I am trying to implement this paper for a generic network. I have found an implementation that works, but it requires a definition of the networks in other custom designed class module (MetaModule), which is not too scalable.

The algorithm that I am trying to implement is the following:
image

And the problem I am encountering is the following:
Code:

#meta_net is created using the same network structure of a  model and the params are copied over

# Line 4
y_train_meta_hat = meta_net(x_train)

# Line 5: Compute loss function using our prediction
cost = loss_fn(y_train_meta_hat, y_train, reduction='none')
eps = Variable(torch.zeros(cost.size()), requires_grad=True)

# Line 6: get gradient with respect to parameters
l_f = torch.sum(cost * eps)
meta_net.zero_grad()
grads = torch.autograd.grad(l_f, (meta_net.parameters()), retain_graph=True, create_graph=True)

# Line 7: update theta values of the network
for tgt, src in zip(meta_net.named_parameters(), grads):
    tgt.param.data -= learning_rate * src
 
# Line 8: compute the value of validation data using updated theta values
y_val_hat = meta_net(x_val)

# line 9-10: compute loss function, and compute gradient with respect to eps
l_g = loss_fn(y_val_hat, y_val, reduction='mean')
grad_eps = grad(l_g, eps)   ### this does not work

Specifically, I am having trouble with the last line, taking gradient of l_g with respect to eps. The gradient computation graph seems detached the moment I update the parameters using first gradient ( tgt.param.data -= learning_rate * src). To be more specific, I get the following error:
“One of the differentiated Tensors appears to not have been used in the graph. Set allow_unused=True if this is the desired behavior.”
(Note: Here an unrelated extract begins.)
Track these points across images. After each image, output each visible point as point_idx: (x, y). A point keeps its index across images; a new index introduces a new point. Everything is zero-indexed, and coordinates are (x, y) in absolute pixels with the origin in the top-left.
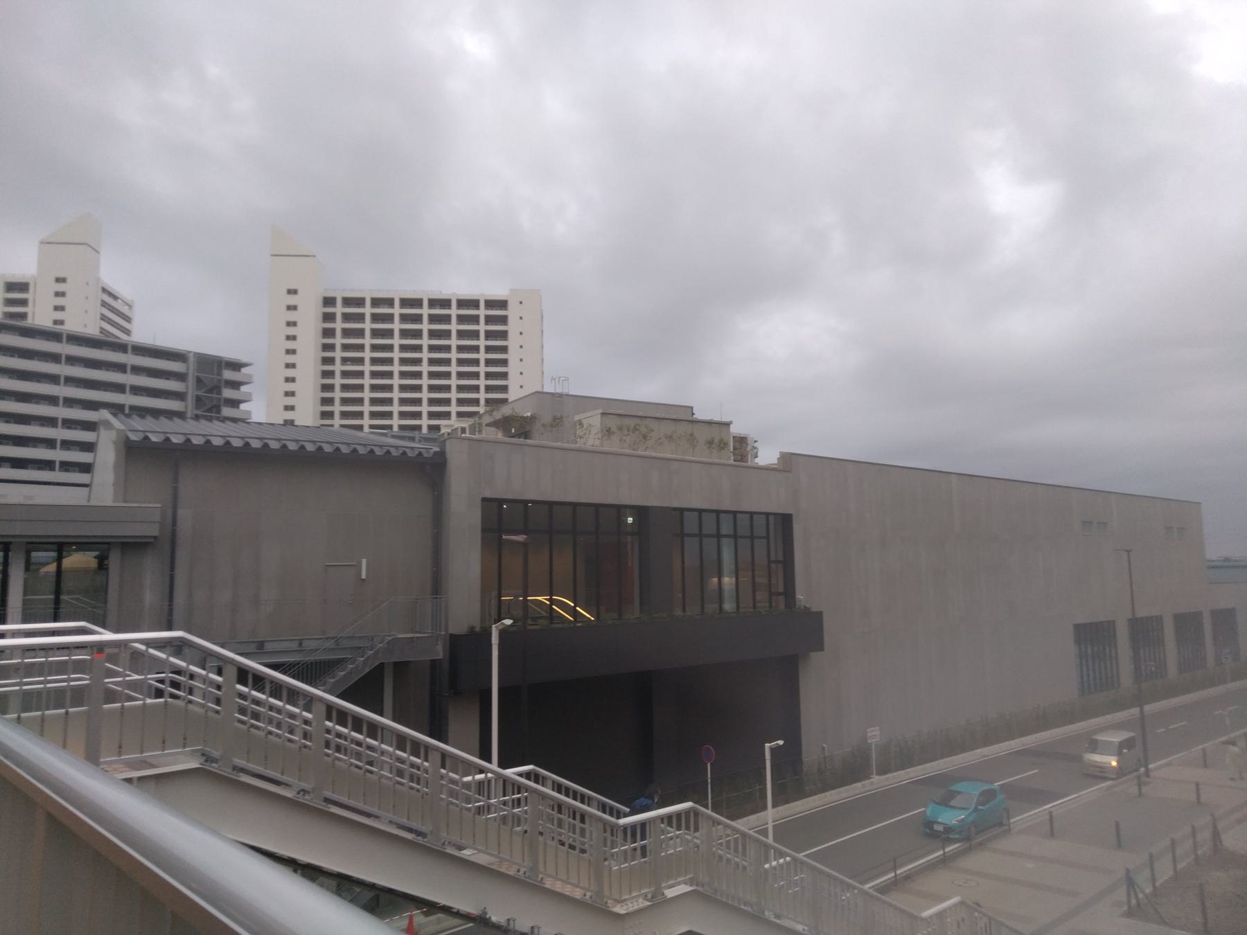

Could anyone give some guidance on how to resolve this issue?

Parameters are designed to be leaf nodes in PyTorch. You should not backpropagate parameters. And you are right, modifying .data of a tensor does not produce a grad_fn.

You can use customized layers with backpropagatable “parameters”. An example is https://github.com/dragen1860/MAML-Pytorch

Personally, I suggest you to use my lib https://github.com/yhqjohn/MetaNN, and use dependents() instead of parameters().

Did you find a way to bypass this problem?

It’s just computing for the gradients after the parameter updates (line 6 and line10). I’m shocked that pytorch does not have a way to implement this algorithm without re-writing the whole nn.Module.